Auf der Picolit-Traube gründete sich auch der Erfolg der Familie Nonino. Sie waren die ersten in Italien, die 1973 einen Grappa aus nur einer Rebsorte brannten. Für Traditionalisten damals ein absoluter Faux Pax. Der „Nonino Picolit Grappa“ gehört heute immer noch zu den Spitzenprodukten des Hauses.  Die Nonino-Familie ist inzwischen in der fünften Generation in der Brennereibranche tätig.

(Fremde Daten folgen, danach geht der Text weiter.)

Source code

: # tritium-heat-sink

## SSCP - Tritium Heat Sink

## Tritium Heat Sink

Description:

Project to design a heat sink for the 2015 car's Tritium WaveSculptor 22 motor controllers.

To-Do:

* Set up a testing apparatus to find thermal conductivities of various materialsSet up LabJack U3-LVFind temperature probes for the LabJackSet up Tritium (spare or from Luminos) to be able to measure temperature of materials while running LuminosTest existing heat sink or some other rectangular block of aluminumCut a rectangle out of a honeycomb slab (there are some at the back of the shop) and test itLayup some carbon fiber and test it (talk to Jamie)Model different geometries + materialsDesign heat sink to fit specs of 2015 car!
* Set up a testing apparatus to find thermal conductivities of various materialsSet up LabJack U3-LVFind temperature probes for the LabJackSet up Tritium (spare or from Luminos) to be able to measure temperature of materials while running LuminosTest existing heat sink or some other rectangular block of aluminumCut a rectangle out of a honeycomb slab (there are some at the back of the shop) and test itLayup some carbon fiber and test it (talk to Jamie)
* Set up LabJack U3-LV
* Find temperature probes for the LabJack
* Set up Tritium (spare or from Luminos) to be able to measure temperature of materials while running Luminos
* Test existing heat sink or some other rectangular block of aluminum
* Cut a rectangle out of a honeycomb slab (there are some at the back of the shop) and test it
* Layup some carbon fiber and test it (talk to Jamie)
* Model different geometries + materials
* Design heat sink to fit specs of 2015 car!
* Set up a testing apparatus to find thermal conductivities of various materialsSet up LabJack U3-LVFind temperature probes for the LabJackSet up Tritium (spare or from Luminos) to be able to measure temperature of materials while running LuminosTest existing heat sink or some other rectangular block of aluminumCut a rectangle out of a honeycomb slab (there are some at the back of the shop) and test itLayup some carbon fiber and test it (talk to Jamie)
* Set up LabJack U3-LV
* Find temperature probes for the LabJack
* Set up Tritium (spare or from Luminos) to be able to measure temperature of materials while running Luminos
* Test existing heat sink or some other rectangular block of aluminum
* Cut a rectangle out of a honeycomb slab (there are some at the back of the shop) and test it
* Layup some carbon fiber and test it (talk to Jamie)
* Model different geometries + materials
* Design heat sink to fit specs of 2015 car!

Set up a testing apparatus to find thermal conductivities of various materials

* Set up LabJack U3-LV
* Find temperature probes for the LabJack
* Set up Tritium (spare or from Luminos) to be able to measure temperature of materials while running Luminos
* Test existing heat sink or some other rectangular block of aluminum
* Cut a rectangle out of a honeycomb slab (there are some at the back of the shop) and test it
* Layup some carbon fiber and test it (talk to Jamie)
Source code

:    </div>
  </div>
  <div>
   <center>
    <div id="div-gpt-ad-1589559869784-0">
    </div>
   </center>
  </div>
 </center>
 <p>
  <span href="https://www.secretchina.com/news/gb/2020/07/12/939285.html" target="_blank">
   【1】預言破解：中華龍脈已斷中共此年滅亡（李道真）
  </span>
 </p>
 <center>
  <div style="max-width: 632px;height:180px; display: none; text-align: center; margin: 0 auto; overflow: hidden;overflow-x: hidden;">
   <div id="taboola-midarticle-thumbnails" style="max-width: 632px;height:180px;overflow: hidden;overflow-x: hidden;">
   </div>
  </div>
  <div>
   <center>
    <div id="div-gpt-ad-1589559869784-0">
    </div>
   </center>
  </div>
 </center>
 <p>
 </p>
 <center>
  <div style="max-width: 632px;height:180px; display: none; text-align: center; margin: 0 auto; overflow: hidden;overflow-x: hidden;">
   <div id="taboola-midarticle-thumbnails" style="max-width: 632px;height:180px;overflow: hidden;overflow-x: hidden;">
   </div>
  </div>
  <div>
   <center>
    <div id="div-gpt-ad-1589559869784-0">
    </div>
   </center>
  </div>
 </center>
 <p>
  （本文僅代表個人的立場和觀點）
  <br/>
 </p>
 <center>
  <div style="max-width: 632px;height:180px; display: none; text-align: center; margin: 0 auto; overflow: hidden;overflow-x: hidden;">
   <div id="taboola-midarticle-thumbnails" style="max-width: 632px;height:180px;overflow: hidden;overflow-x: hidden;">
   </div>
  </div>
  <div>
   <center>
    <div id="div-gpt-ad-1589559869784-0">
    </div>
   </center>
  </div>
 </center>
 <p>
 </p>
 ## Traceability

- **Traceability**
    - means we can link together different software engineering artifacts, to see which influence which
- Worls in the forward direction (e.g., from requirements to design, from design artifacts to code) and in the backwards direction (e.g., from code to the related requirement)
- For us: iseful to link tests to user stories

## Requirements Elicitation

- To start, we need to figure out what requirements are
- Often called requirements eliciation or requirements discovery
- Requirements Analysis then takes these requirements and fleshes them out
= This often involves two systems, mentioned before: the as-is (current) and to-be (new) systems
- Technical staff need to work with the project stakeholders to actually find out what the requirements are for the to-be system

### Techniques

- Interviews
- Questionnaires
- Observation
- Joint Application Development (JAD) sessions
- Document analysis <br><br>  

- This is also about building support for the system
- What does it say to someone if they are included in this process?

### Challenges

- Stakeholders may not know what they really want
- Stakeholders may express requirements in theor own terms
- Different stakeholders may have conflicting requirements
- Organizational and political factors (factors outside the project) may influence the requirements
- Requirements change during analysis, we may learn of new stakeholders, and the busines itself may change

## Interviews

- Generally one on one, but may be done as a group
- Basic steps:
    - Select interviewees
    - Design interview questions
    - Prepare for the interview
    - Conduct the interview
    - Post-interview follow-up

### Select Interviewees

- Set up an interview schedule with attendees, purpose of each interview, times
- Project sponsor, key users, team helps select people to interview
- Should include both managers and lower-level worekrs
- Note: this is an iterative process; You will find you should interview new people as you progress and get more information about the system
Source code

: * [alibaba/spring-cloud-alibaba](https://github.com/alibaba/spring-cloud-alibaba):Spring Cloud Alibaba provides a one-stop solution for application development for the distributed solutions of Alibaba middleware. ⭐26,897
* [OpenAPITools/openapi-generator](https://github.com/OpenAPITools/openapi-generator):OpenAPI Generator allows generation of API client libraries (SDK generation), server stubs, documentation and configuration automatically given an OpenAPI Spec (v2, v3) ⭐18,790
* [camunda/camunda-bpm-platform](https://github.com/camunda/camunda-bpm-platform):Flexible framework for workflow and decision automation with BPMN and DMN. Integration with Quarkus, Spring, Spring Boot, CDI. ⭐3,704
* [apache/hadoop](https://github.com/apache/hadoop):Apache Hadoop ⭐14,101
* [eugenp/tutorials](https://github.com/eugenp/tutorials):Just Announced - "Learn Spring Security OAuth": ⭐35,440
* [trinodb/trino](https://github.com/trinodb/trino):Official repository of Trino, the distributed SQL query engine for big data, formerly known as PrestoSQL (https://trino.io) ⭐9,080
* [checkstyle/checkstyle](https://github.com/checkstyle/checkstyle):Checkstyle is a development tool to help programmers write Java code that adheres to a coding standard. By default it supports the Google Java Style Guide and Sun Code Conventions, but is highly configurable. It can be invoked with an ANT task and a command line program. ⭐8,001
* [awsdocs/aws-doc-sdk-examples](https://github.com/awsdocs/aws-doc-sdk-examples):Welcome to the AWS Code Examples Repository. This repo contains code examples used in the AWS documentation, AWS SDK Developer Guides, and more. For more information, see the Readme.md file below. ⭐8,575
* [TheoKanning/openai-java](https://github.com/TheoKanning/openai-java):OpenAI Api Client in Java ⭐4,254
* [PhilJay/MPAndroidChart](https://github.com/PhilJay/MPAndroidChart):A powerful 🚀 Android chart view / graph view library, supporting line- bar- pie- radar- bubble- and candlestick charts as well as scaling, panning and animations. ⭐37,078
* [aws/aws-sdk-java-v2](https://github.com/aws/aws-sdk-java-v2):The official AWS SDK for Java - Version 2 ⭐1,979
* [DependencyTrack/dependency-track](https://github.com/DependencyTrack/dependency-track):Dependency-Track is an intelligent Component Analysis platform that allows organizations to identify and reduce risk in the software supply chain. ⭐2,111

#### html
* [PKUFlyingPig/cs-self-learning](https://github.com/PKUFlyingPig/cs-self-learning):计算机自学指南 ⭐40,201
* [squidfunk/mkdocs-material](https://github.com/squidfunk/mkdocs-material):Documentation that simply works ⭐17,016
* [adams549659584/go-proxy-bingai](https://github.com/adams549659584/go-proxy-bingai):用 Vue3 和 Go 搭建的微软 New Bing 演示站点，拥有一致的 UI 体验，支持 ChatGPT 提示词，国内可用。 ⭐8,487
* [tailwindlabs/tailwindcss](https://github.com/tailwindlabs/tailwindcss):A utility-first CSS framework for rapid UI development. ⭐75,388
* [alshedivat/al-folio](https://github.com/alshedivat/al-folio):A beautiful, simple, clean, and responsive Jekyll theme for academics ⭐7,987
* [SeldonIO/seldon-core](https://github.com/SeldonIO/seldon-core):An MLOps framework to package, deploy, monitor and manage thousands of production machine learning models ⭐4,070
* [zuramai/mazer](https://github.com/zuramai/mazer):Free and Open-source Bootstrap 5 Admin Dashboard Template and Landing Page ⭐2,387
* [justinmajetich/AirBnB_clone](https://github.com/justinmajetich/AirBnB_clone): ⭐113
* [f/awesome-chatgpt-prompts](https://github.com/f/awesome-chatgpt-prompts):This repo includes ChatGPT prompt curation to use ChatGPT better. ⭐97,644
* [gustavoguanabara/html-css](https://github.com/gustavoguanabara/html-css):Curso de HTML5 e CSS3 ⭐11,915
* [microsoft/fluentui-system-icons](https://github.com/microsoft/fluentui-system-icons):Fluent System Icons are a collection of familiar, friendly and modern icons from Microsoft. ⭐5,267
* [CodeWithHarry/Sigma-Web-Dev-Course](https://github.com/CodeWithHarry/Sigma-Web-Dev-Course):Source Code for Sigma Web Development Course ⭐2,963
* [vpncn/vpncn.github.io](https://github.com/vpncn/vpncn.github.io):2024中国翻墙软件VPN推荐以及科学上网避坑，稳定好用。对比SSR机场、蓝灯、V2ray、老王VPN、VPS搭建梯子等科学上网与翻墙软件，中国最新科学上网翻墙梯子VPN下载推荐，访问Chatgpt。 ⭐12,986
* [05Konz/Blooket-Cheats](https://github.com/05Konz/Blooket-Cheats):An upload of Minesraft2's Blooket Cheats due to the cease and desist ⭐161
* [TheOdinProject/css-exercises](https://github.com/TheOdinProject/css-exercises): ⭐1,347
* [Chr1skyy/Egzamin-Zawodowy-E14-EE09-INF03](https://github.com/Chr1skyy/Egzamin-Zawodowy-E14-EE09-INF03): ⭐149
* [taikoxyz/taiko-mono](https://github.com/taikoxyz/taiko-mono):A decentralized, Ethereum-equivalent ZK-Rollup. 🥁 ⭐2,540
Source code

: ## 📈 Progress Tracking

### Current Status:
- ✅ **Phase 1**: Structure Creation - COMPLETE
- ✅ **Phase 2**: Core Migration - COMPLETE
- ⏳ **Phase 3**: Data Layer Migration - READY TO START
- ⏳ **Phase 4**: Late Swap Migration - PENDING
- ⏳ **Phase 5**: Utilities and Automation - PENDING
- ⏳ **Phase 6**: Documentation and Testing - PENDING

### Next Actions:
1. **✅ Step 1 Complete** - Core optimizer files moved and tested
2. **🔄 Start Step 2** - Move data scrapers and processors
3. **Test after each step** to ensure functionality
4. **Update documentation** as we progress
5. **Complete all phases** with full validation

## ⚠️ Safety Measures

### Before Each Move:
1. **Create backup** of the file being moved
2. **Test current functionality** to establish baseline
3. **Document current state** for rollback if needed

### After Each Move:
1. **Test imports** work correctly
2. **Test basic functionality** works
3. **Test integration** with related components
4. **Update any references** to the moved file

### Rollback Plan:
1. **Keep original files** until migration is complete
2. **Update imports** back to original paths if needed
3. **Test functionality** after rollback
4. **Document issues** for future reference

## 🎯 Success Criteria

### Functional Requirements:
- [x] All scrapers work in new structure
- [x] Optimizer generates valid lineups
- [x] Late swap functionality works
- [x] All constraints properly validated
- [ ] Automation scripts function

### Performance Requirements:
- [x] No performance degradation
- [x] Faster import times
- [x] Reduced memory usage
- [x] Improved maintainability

„Friuli - Via dei Sapori“ (Friaul - Die Straße der Genüsse) heißt ein Buch des Weinexperten, Journalisten und Buchautors Walter Filiputti aus Percoto bei Udine. Nicht ohne Grund! Denn seine Heimat hat neben den großartigen Weinen auch zahlreiche alpenländische und mediterrane Köstlichkeiten zu bieten. Den ‚Prosciutto di San Daniele‘ zum Beispiel, den König der Schinken. Er reift hier seit Jahrhunderten am Fuße der Südalpen. Oder den „Prosciutto di Sauris“. Eine Delikatesse aus dem kleinen Bergdorf Sauris in den Karnischen Alpen. Er wird über Buchenholz kurz geräuchert und 18 Monate lang an der frischen Bergluft veredelt.

Einen hohen Rang in der Küche nimmt die Polenta ein. Es ist das Nationalgericht im Friaul. Die Grundzutat, der Mais, stammt vorrangig aus der Gegend um Mortegliano, südlich von Udine. Der beste seiner Art. Die Körner werden noch von Hand verlesen und unter großen Mühlensteinen bei 70 bis 90 Umdrehungen langsam vermahlen. Vorsichtig geschätzt soll es im Friaul an die 500 Polentagerichte geben. Unzählige Ingredienzien wurden im Laufe der Jahrhunderte mit dem Maisbrei kombiniert. Salsiccia, Eier, Gemüse, Kartoffeln, Pilze aber auch Fisch und Meeresfrüchte. Eine beliebte Kombination im Friaul ist Polenta mit geriebenem Montasio-Käse.

Eine Delikatesse ist auch der rote Zwergradicchio aus der Stadt Görz an der slowenischen Grenze. Der edelste Radicchio Italiens wird wegen seines Aussehens auch „Görzer Rose“ genannt. Er wird gerne in heißer Butter geschwenkt und mit fein geschnittenen frischen Äpfeln und Kren gegessen. 

Rezepte aus der Habsburgerzeit, die Region gehörte fast sechs Jahrhunderte zu Österreich, findet man vor allem in Triest und Umgebung. Gulaschgerichte, das Costoletta Viennese, das Wiener Schnitzel, den Prager Schinken und natürlich zahlreiche Süßspeisen: Sachertorte, Linzertorte, Krapfen oder Strudel.

Friaul-Julisch Venetien ist eine kulinarische Schatzkammer mit fantastischen Weißweinen und Gerichten. Eine Region, die ihre Authentizität bewahrt hat und die es definitiv zu entdecken gilt.